Même avec la montée des entreprises militaires privées, en particulier celles comme Wagner opérant à la demande des États autoritaires, cela ne signifie pas nécessairement que nous faisons face à un avenir plus violent.

Nous avons la capacité de modifier le contexte du capital mondial qui permet aux réseaux violents et criminels de prospérer. Si nous sommes prêts à sacrifier le secret et à dépenser du capital politique pour contraindre les refuges de l’argent sale dans le monde à devenir transparents ou à subir des coûts économiques et diplomatiques, nous pouvons créer un environnement moins accueillant pour des acteurs comme Wagner.

Nous pouvons également apprendre à utiliser audacieusement ces outils nous-mêmes, non pas pour protéger des gouvernements autoritaires comme le fait Wagner, mais pour défendre de manière plus robuste et efficace les démocraties émergentes et les populations les plus vulnérables du monde.

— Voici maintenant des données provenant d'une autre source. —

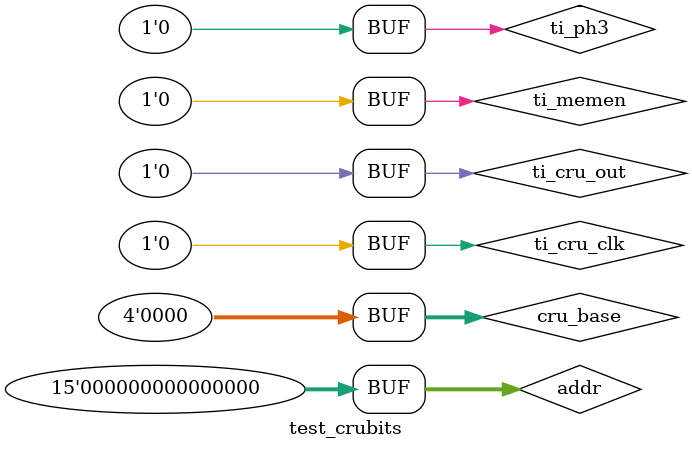
<source format=v>
`timescale 1ns / 1ps

`include "crubits.v"
module test_crubits;

	// Inputs
	reg [0:3] cru_base;
	reg ti_cru_clk;
	reg ti_memen;
	reg ti_ph3;
	reg [0:14] addr;
	reg ti_cru_out;

	// Outputs
	wire ti_cru_in;
	wire [0:3] bits;

	// Instantiate the Unit Under Test (UUT)
	crubits uut (
		.cru_base(cru_base), 
		.ti_cru_clk(ti_cru_clk), 
		.ti_memen(ti_memen), 
		.ti_ph3(ti_ph3), 
		.addr(addr), 
		.ti_cru_out(ti_cru_out), 
		.ti_cru_in(ti_cru_in), 
		.bits(bits)
	);

	initial begin
		// Initialize Inputs
		cru_base = 0;
		ti_cru_clk = 0;
		ti_memen = 0;
		ti_ph3 = 0;
		addr = 0;
		ti_cru_out = 0;

		// Wait 100 ns for global reset to finish
		#100;
        
		// Add stimulus here

	end
      
endmodule


</source>
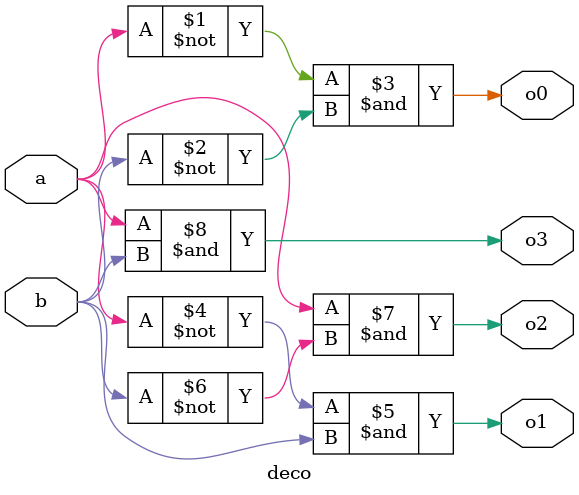
<source format=v>
`timescale 1ns / 1ps


module deco(
input a,b,
output o0,o1,o2,o3

    );
    assign o0 = ~a & ~b;
    assign o1 = ~a & b;
    assign o2= a& ~b;
    assign o3 = a&b;
endmodule

</source>
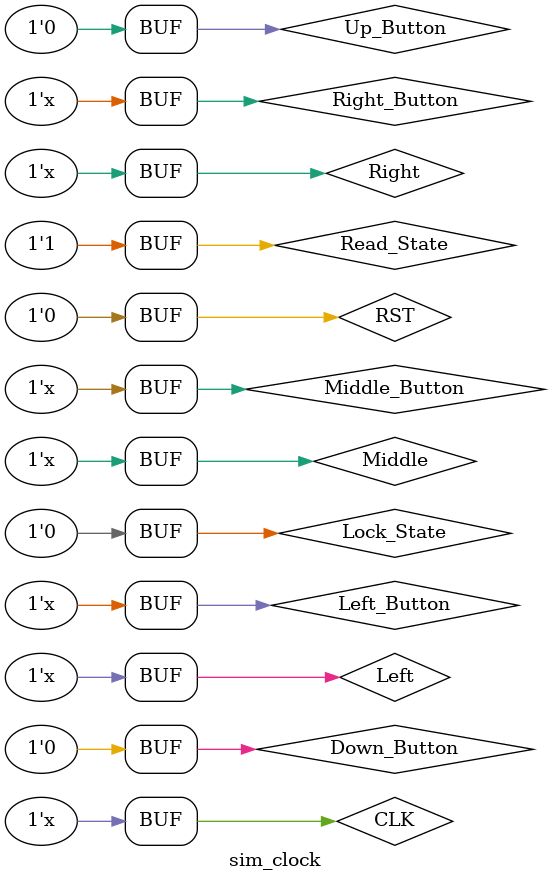
<source format=v>
`timescale 1ns / 1ps

module sim_clock();
    reg CLK, RST;
    reg Left; 
    reg Right; 
    reg Middle; 
    wire Left_Button, Right_Button, Up_Button, Down_Button, Middle_Button;
    wire Lock_State, Read_State;
    initial
        begin
            CLK = 0;
            RST = 0;
            Left = 0;
            Right = 0;
            Middle = 0;
        end
    always #20 CLK = ~CLK;
    always #20 Left = ~Left;    
    always #40 Right = ~Right;
    always #30 Middle = ~Middle;
    assign Left_Button = Left;
    assign Right_Button = Right;
    assign Middle_Button = Middle;
    assign Up_Button = 1'b0;
    assign Down_Button = 1'b0;
    assign Read_State = 1'b1;
    assign Lock_State = 1'b0;
    clock C1(
        .CLK(CLK),
        .RST(RST),
        .Time(Time),
        .Read_State(Read_State),
        .Lock_State(Lock_State),
        .Middle_Button(Middle_Button),
        .Left_Button(Left_Button),
        .Right_Button(Right_Button),
        .Up_Button(Up_Button),
        .Down_Button(Down_Button)
    );
endmodule

</source>
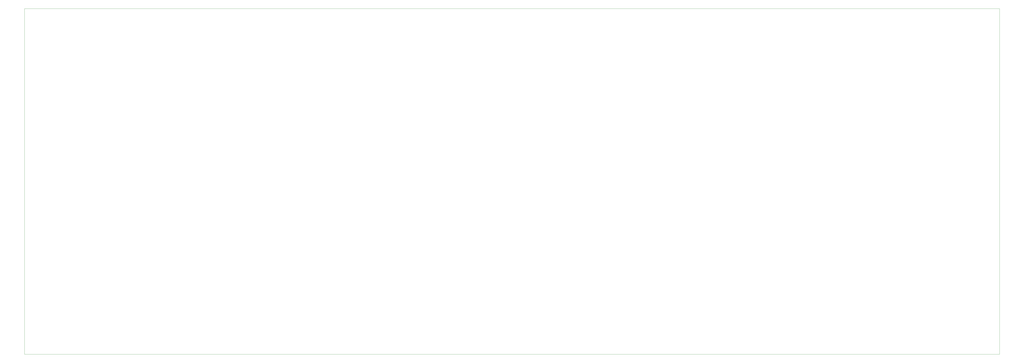
<source format=gbr>
%TF.GenerationSoftware,KiCad,Pcbnew,(6.0.5-0)*%
%TF.CreationDate,2022-06-13T02:35:29-04:00*%
%TF.ProjectId,SpaceCadet,53706163-6543-4616-9465-742e6b696361,rev?*%
%TF.SameCoordinates,Original*%
%TF.FileFunction,Profile,NP*%
%FSLAX46Y46*%
G04 Gerber Fmt 4.6, Leading zero omitted, Abs format (unit mm)*
G04 Created by KiCad (PCBNEW (6.0.5-0)) date 2022-06-13 02:35:29*
%MOMM*%
%LPD*%
G01*
G04 APERTURE LIST*
%TA.AperFunction,Profile*%
%ADD10C,0.100000*%
%TD*%
G04 APERTURE END LIST*
D10*
X64250000Y-81300000D02*
X533250000Y-81300000D01*
X533250000Y-81300000D02*
X533250000Y-247900000D01*
X533250000Y-247900000D02*
X64250000Y-247900000D01*
X64250000Y-247900000D02*
X64250000Y-81300000D01*
M02*

</source>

L’essor des opérations de maintien de la paix reflète une reconnaissance mondiale que la sécurité, soutenue par la force, est une condition préalable à la paix dans nombre des conflits prolongés du monde. Des acteurs appropriés, gouvernés par les lois adéquates et tenus responsables dans leurs juridictions locales, peuvent rediriger les gouvernements cherchant à protéger leurs citoyens des extrémistes et des insurgés.

Ces acteurs peuvent souvent être soumis à des normes plus élevées que les forces militaires traditionnelles, surtout en raison d’incitations basées sur la résolution des conflits couplées à des efforts diplomatiques coordonnés et engagés. Nous pourrions constater que ces réseaux peuvent être mobilisés pour la paix autant que pour la guerre.

Nous devons nous interroger sur notre aptitude, depuis que Kofi Annan a d’abord formulé ce concept en 1994, à “privatiser la paix”.

Pour vaincre des réseaux comme Wagner lui-même, nous devons penser en dehors de la puissance et de la coercition. Wagner est le produit d’une économie mondiale qui permet le secret, tolère le crime et reflète les échecs des politiques occidentales dans le Sud global. La corruption, le manque de développement humain et les gouvernements autoritaires dans le Sud global ont créé des conditions où des acteurs comme Wagner ont trouvé un terreau fertile.

Lors de la transition démocratique du Soudan, des organisations de la société civile à la base ont tiré la sonnette d’alarme pendant des années sur l’emprise des organisations militaires et paramilitaires, comme les Forces de Soutien Rapide, sur l’économie et leur relation avec des acteurs comme Wagner. La politique occidentale a cherché un terrain d’entente et a continué à interagir avec des acteurs autoritaires comme les Forces de Soutien Rapide dans l’espoir de les réformer si des incitations appropriées leur étaient fournies.

Si nous avions prêté une attention particulière aux diagnostics des civils ouvrant la voie à une transition démocratique au Soudan, nous aurions peut-être élaboré une politique plus décisive qui aurait empower la direction civile plus efficacement et aurait créé un environnement moins accueillant pour Wagner. Plus important encore, cela aurait pu éviter la guerre civile en cours au Soudan.

Même si Wagner venait à disparaître tel que nous le connaissons, ce conflit sert de terrain d’essai à la fois pour l’approche de la Russie vis-à-vis de la guerre interétatique, qui exploite ces groupes, et pour la volonté de la communauté internationale de les confronter.

Selon l’auteur, un investissement fort dans la lutte contre les organisations mercenaires est un engagement international selon lequel toute invasion et l’utilisation d’organisations violentes qui manquent de responsabilité, comme Wagner, seront accueillies par une réponse collective engagée qu’aucun gouvernement autoritaire ne pourra surmonter.

Il est clair que Wagner projettera une ombre longue sur l’avenir, qui s’étend au-delà de la mort de Prigozhin, déterminant les mesures que les nations prendront dans les mois et les années à venir pour voir dans quelle mesure cette ombre s’étendra.